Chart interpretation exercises

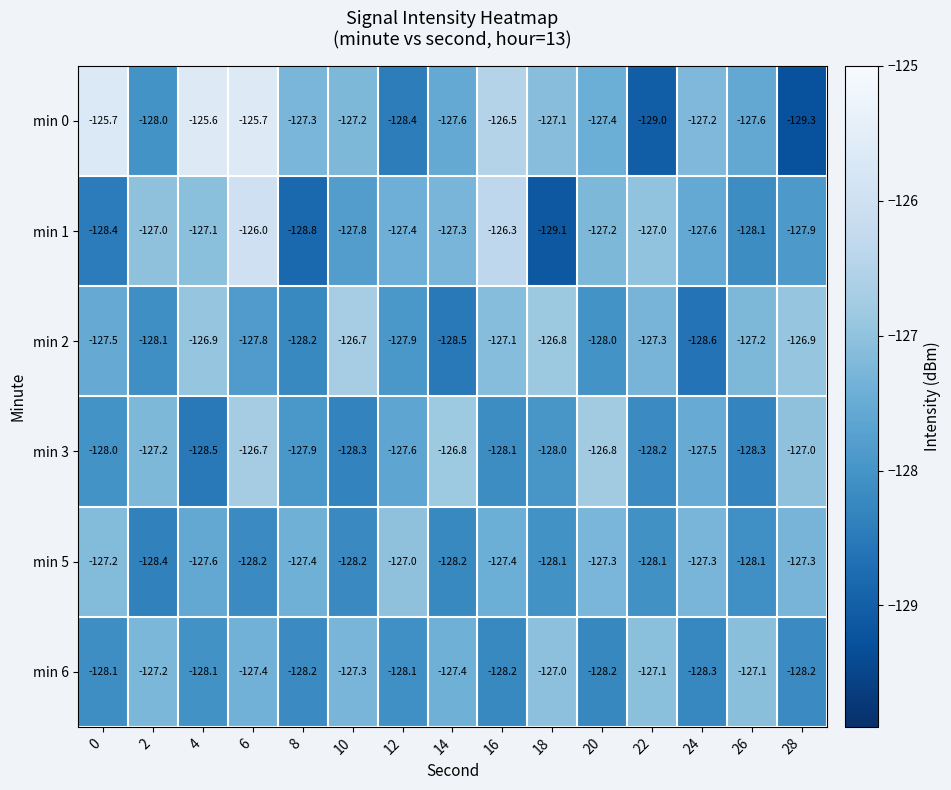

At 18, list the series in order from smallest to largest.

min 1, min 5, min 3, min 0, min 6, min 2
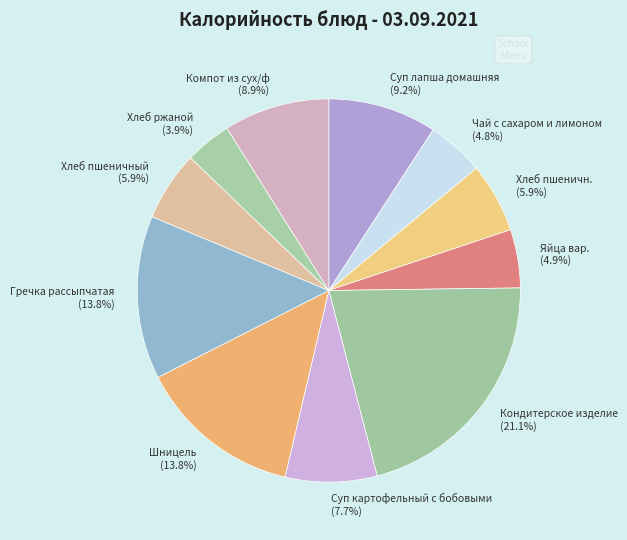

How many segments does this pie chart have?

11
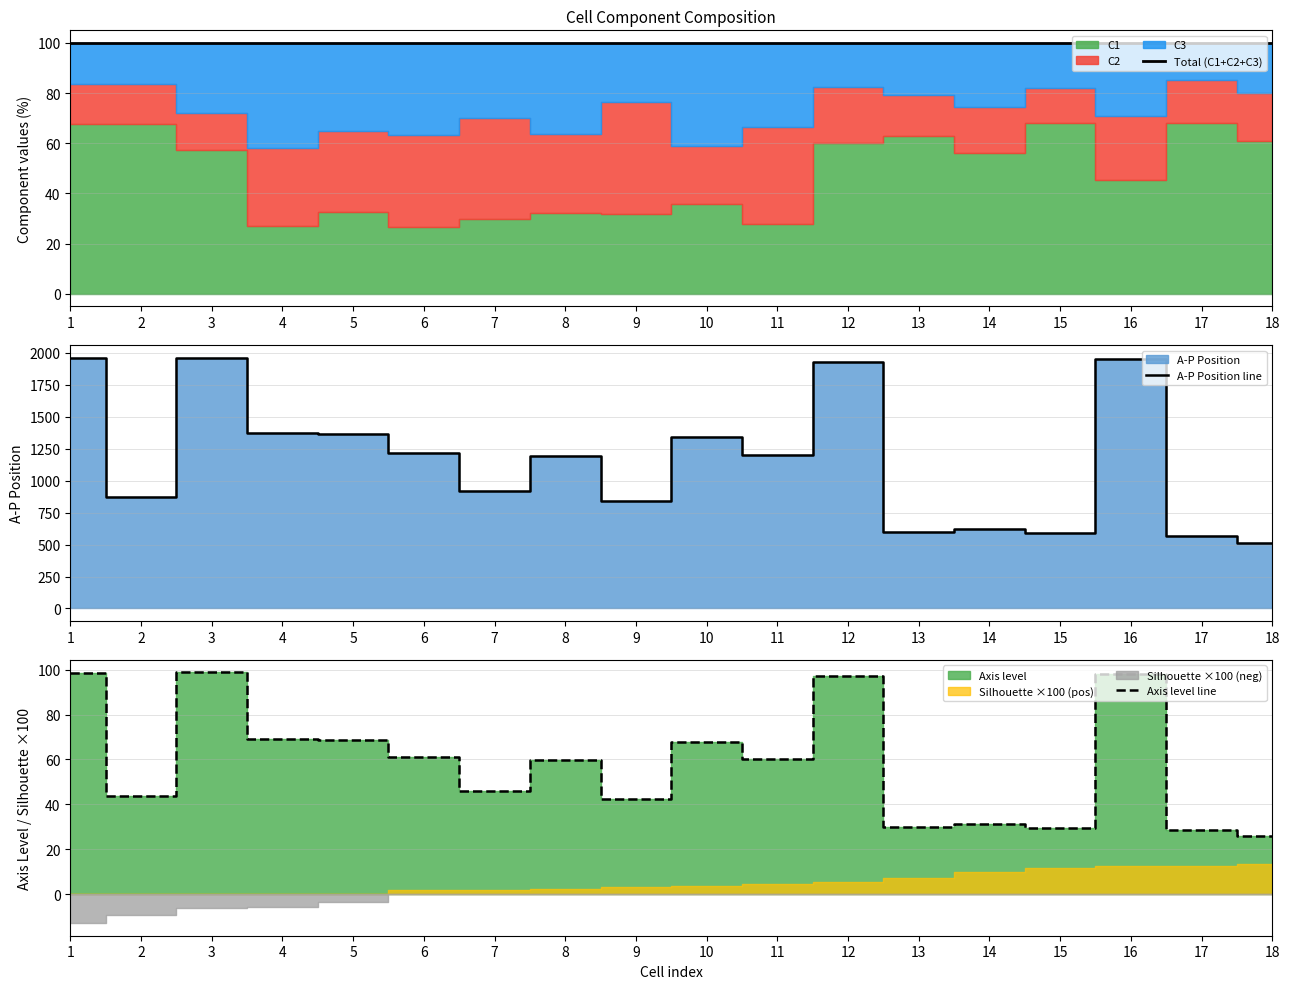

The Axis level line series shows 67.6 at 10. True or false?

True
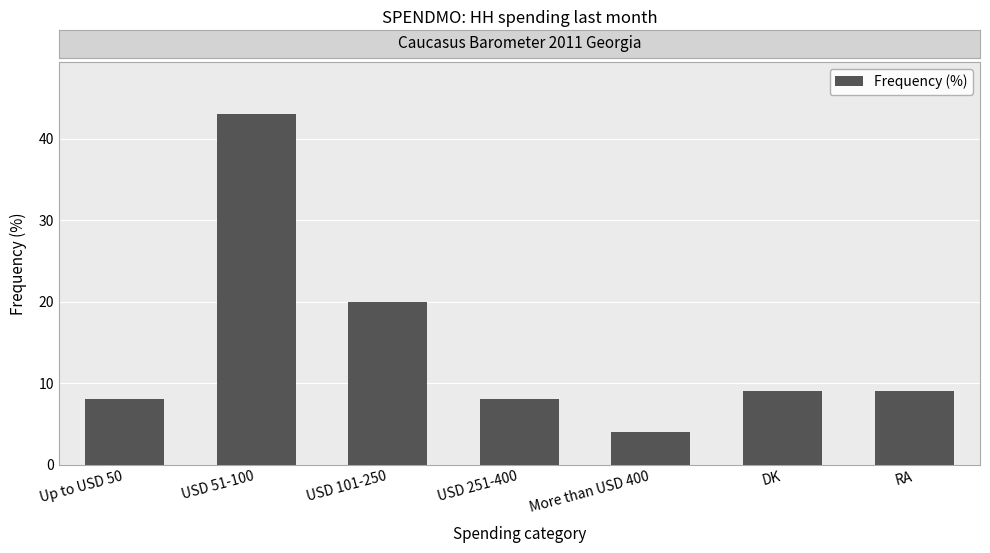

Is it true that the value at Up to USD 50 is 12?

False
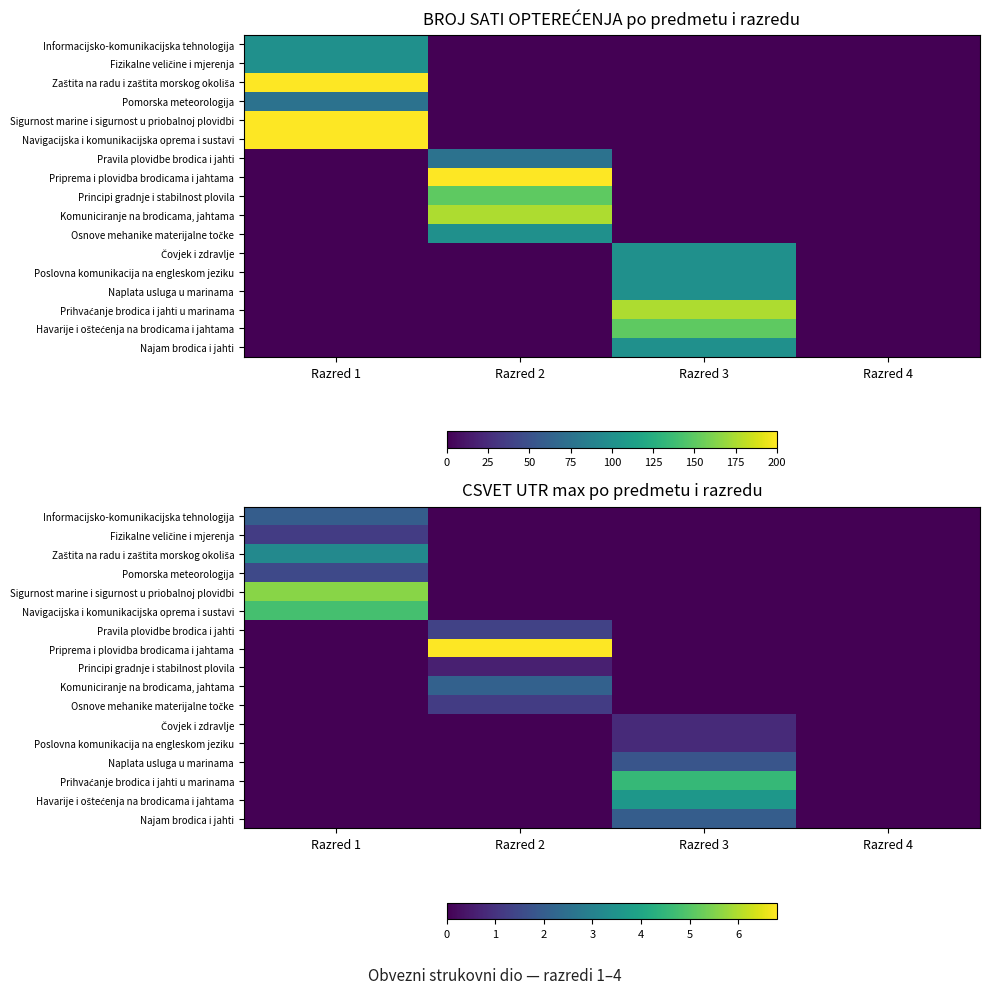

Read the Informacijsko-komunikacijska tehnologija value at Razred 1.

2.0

■ EXERCISE DESCRIPTION: Copy every line of the listing above exactly as it appears, but leave out the pictures.

■ YOUR RESPONSE:
At 18, list the series in order from smallest to largest.

min 1, min 5, min 3, min 0, min 6, min 2

How many segments does this pie chart have?

11

The Axis level line series shows 67.6 at 10. True or false?

True

Is it true that the value at Up to USD 50 is 12?

False

Read the Informacijsko-komunikacijska tehnologija value at Razred 1.

2.0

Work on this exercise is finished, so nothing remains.